On behalf of Law Offices of Frye, Fortich & Garcia, P.L. | Dec 12, 2017 | Wills
Imagine driving home on a rainy night in Miami, and seeing a poor-looking man standing on the side of the road. You stop to assist him by taking him to nearby eatery to warm up and get some food. Before leaving, he claims to be a millionaire, and to repay your kindness, he uses a napkin to write out a will leaving his entire fortune to you. A few days later, news breaks of the death of a local business magnate who had become a recluse. You recognize the person as the man you helped.
Such stories make for entertaining tales, yet one might wonder whether an informal handwritten will like the one described would actually be valid. Such a will is referred to as a “holographic will.” Some states do recognize such wills as being valid, even to the point of not requiring witnesses to their signings. Often, all that is needed to establish their validity is the confirmation that the handwriting is that of the decedents in question.

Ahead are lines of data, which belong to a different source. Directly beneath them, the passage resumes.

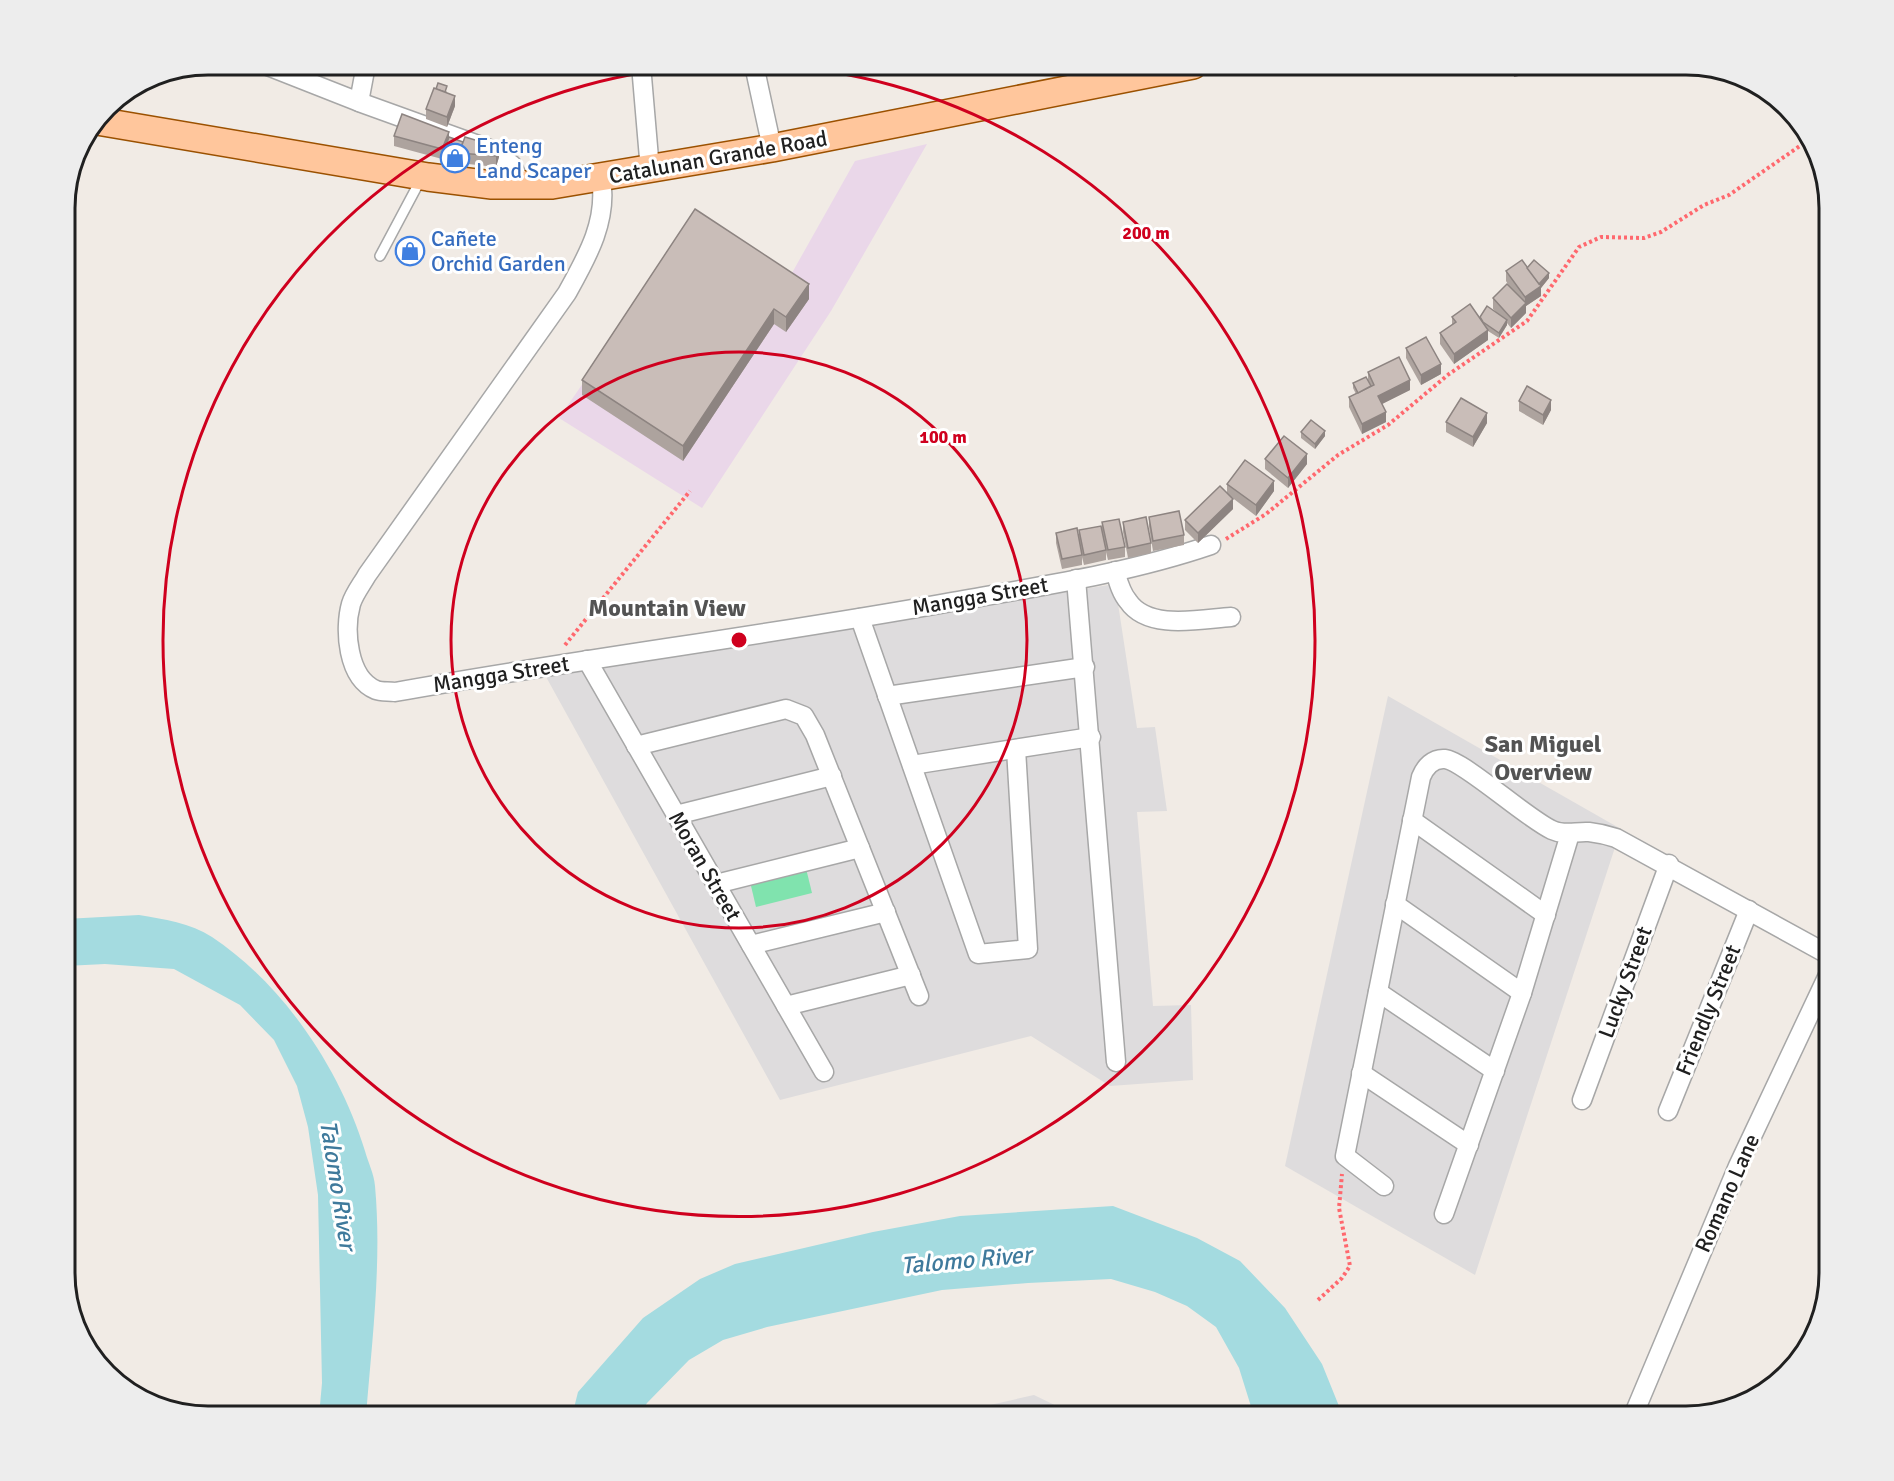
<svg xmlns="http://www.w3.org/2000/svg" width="1894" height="1481" font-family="Signika,sans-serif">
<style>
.residential{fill:#dedcdd}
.industrial{fill:#ead7e9}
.pitch{fill:#80e3ae}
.water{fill:#a4dbe0}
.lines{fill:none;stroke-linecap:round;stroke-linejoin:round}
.service-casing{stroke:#a7a7a7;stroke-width:12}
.minor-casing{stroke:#a7a7a7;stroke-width:21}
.primary-casing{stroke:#9b5100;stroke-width:30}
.path{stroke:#ff686e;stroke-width:4;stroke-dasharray:3 3;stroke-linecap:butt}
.service{stroke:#fff;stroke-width:9}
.minor{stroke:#fff;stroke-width:18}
.primary{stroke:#ffc69c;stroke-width:27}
.wall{fill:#ada39e}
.shaded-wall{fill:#8d8481}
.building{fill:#c9bdb8;stroke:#8d8481;stroke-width:1.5}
.ring{fill:none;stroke:#cf001e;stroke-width:3}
.labels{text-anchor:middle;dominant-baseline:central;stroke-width:6;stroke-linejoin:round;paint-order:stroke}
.shop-label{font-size:22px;fill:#366cbe;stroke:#fff;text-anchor:start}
.street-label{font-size:22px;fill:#202020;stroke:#fff}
.neighbourhood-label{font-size:24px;font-weight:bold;fill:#535353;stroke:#fff}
.water-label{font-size:24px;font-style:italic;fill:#3f7a9c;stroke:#fff}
.rim{fill:none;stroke:#202020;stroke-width:3}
.centre{fill:#cf001e;stroke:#fff;stroke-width:3}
.ring-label{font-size:18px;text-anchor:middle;font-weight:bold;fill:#cf001e;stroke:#fff;stroke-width:6;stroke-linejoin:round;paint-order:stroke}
</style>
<rect width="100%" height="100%" fill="#f1ebe5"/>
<g class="residential">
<path d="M1115 584 1137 728 1155 727 1167 811 1137 812 1153 1006 1191 1005 1193 1080 1110 1086 1031 1036 780 1100 545 675Z"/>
<path d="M1388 696 1621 829 1475 1275 1285 1166Z"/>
<path d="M1034 1395 1069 1412 1073 1416H975L990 1405Z"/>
</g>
<path class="industrial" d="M927 144 831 311 702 508 559 418 695 221 788 280 855 161Z"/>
<path class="pitch" d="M803 856 812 893 756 907 747 869Z"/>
<g class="water">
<path d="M139 915C163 919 191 923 212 937 284 985 340 1069 365 1151 368 1162 374 1174 375 1186 382 1262 372 1340 366 1416H319L322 1383 318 1195 308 1127 297 1086 274 1040 240 1005 174 969 105 964 65 966V919Z"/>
<path d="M1113 1206 1197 1238 1240 1261 1285 1308 1322 1364 1343 1416H1254L1239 1368 1216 1327 1187 1306 1155 1292 1111 1279 1028 1283 942 1290 767 1327 723 1340 689 1360 647 1403 639 1416H572L578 1392 643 1318 700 1279 735 1264 873 1232 960 1216Z"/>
</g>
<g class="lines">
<g class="service-casing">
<path id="service" d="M380 256 421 179"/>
</g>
<g class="minor-casing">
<g id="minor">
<path d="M265 65 359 102 492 150 512 165 522 187"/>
<path d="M641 65 650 170"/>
<path d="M754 65 772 148"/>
<path d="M359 102 366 65"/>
<path d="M601 179C608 221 587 257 567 293L367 575C362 584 354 594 351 604 344 629 347 678 376 690 381 692 389 691 395 692 578 659 763 636 946 603 1035 587 1126 574 1211 545"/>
<path d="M1115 571C1118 581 1121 593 1128 601 1148 631 1201 619 1231 617"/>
<path d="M1076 579 1116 1062"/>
<path d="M860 618 978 954 1028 949 1016 749"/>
<path d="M587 660 824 1072"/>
<path d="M887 696 1085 667"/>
<path d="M636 746 786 709 804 716 815 735 919 996"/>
<path d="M912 765 1091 737"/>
<path d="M676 815 832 776"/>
<path d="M1412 820 1546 915"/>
<path d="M716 884 860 848"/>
<path d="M1395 904 1522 993"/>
<path d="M751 945 886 912"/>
<path d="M1378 992 1495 1071"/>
<path d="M786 1006 911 975"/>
<path d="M1361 1073 1469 1145"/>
<path d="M1582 1100 1669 864"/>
<path d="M1668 1111 1749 910"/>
<path d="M1384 1186 1345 1156 1421 777C1425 767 1433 758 1445 759 1464 761 1526 818 1552 830 1565 836 1576 831 1589 832 1598 833 1607 835 1616 838L1829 955"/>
<path d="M1444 1214 1522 993 1570 834"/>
<path d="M1633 1416 1738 1166 1829 973"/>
</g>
</g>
<g class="primary-casing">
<path id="primary" d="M97 121 428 177 492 185H552L772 148 1193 65"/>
</g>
<g class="path">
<path d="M1226 539 1266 514 1338 455 1388 425 1449 374 1527 321 1579 247 1601 237 1644 238 1661 232 1704 205 1729 195 1810 139"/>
<path d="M565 645 690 491"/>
<path d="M1318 1300 1342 1278 1350 1266 1339 1208 1342 1174"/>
</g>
<use href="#service" class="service"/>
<use href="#minor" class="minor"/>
<use href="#primary" class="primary"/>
</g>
<g class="wall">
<path d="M1454 64H1490L1456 71Z"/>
<path d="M1511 64H1572L1514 77Z"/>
<path d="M447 91V93L455 106 447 127 426 119V109Z"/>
<path d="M394 136 449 138 499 157 496 167 459 163V162L458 165 443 159V157L442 159 394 146Z"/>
<path d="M695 209 809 299 786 332 774 324 683 461 582 395V380Z"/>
<path d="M1527 268 1549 278 1541 288V296L1526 306V313L1511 328 1507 323V325L1499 338 1488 331V340L1454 364 1440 344V333L1452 325V317H1480L1498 314 1493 309V298L1509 286 1506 281V271Z"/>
<path d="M1406 348 1441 374 1421 385 1406 358Z"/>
<path d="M1368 372 1410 390 1382 404 1386 422 1362 434 1349 407V397L1356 394 1353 388V383L1368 380Z"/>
<path d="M1519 401 1551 410 1543 425 1519 411Z"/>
<path d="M1446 422 1487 423 1473 447 1446 432Z"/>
<path d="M1301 432 1325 436 1315 449 1301 438Z"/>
<path d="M1265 459 1307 464 1288 488 1265 469Z"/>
<path d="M1227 484 1274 491 1256 516 1230 496 1233 509 1198 543 1185 530V520L1227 493Z"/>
<path d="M1149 517 1184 535V545L1153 551 1149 527Z"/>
<path d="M1102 522 1125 547V557L1108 560 1106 552V560L1084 565 1082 557V565L1062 569 1056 543V533L1079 538V530L1102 531Z"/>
<path d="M1123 522 1151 543V553L1128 558 1123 532Z"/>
</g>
<g class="shaded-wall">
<path d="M1524 64H1572L1514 77V67Z"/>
<path d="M455 96V106L447 127V117Z"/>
<path d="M449 132V142L443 154 442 159V149Z"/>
<path d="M499 147V157L496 167V156Z"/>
<path d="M1549 273V278L1541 288V296L1526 306V313L1511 328V318L1525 304V297L1538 286Z"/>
<path d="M809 284V299L786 332V317Z"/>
<path d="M774 309V324L683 461V446Z"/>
<path d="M1507 320V325L1499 338V333Z"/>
<path d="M1488 330V340L1454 364V354Z"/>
<path d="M1441 364V374L1421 385V375Z"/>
<path d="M1410 380V390L1378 406V396Z"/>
<path d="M1551 400V410L1543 425V415Z"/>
<path d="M1386 412V422L1362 434V424Z"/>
<path d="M1487 413V423L1473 447V437Z"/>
<path d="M1325 431V436L1315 449V444Z"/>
<path d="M1307 454V464L1288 488V478Z"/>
<path d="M1274 481V491L1256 516V505Z"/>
<path d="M1233 499V509L1198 543V533Z"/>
</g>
<g class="building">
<path d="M1513 64H1524L1514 67Z"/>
<path d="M438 83 447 86 445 92 436 89Z"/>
<path d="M434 88 455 96 447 117 426 109Z"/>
<path d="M402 114 449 132 442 149 394 136Z"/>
<path d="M449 137 463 142 459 153 458 160 443 154Z"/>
<path d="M465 137 499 147 496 156 459 153Z"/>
<path d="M695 209 809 284 786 317 774 309 683 446 582 380Z"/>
<path d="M1522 260 1541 286 1525 297 1506 271Z"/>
<path d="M1534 260 1549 273 1539 284 1527 268Z"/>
<path d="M1507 284 1526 303 1511 318 1493 298Z"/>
<path d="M1470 304 1488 330 1454 354 1440 333 1456 322 1452 317Z"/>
<path d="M1487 306 1507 320 1499 333 1483 322 1480 317Z"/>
<path d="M1426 337 1441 364 1421 375 1406 348Z"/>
<path d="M1399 357 1410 380 1378 396 1386 412 1362 424 1349 397 1374 385 1368 372Z"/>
<path d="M1366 377 1371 386 1358 393 1353 383Z"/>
<path d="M1527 386 1551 400 1543 415 1519 401Z"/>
<path d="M1461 398 1487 413 1473 437 1446 422Z"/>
<path d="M1311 420 1325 431 1315 444 1301 432Z"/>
<path d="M1284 436 1307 454 1288 478 1265 459Z"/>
<path d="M1245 460 1274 481 1256 505 1227 484Z"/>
<path d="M1220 486 1233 499 1198 533 1185 520Z"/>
<path d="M1179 511 1184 535 1153 541 1149 517Z"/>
<path d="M1146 517 1151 543 1128 548 1123 522Z"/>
<path d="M1119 519 1125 547 1108 550 1102 522Z"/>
<path d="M1101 526 1106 550 1084 555 1079 530Z"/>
<path d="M1077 528 1082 555 1062 559 1056 533Z"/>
</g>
<g class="ring">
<circle cx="739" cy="640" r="288"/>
<path d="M764 65A576 576 0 1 1 714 65"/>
</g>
<defs>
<g id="shop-ring" transform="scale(1.5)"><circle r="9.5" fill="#fff" stroke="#3f7fe0" stroke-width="1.5"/><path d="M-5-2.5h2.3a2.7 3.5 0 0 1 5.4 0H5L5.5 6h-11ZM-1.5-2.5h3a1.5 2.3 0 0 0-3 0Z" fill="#3f7fe0"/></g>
</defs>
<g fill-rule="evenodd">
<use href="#shop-ring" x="455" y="158"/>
<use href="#shop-ring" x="410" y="251"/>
</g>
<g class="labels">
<g class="shop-label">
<text x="476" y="145">Enteng<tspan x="476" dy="25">Land Scaper</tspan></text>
<text x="431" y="238">Cañete<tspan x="431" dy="25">Orchid Garden</tspan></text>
</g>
<g class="street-label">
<text transform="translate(718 157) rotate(-10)">Catalunan Grande Road</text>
<text transform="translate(980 596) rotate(-10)">Mangga Street</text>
<text transform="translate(501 674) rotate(-9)">Mangga Street</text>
<text transform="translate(705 866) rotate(60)">Moran Street</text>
<text transform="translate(1625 982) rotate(-70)">Lucky Street</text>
<text transform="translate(1708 1010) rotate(-68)">Friendly Street</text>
<text transform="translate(1727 1193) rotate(-66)">Romano Lane</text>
</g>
<g class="neighbourhood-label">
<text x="667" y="608">Mountain View</text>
<text x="1543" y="744">San Miguel<tspan x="1543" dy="28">Overview</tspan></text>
</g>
<g class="water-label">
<text transform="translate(338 1185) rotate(81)">Talomo River</text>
<text transform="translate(966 1260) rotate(-5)">Talomo River</text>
</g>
</g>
<path d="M0 0H1894V1481H0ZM208 75H1686A133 133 0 0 1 1819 208V1273A133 133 0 0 1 1686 1406H208A133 133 0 0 1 75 1273V208A133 133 0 0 1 208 75Z" fill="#ededed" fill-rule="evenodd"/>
<path class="rim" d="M208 75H1686A133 133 0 0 1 1819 208V1273A133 133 0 0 1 1686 1406H208A133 133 0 0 1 75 1273V208A133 133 0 0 1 208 75Z"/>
<circle cx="739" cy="640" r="9" class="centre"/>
<g class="ring-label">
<text x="1146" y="239">200 m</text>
<text x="943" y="443">100 m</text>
</g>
</svg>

Unfortunately, Florida does not recognize holographic wills. That is not to say, however, that you or another cannot handwrite your will. According to Section 732.502 of the state’s Probate Code, the following elements are required to properly execute a will:
- A testator signing a proposed will or allowing another you or another to sign it on his or her behalf in his or her presence
- Two witness (you and another or two different parties) viewing the signing or the acknowledgement of the testator that he or she did sign it (or authorized the signing of it).
- The two witness signing the will in both each other’s and the testator’s presence
If a handwritten will is executed in this manner, Florida law does not consider it to be a holographic will.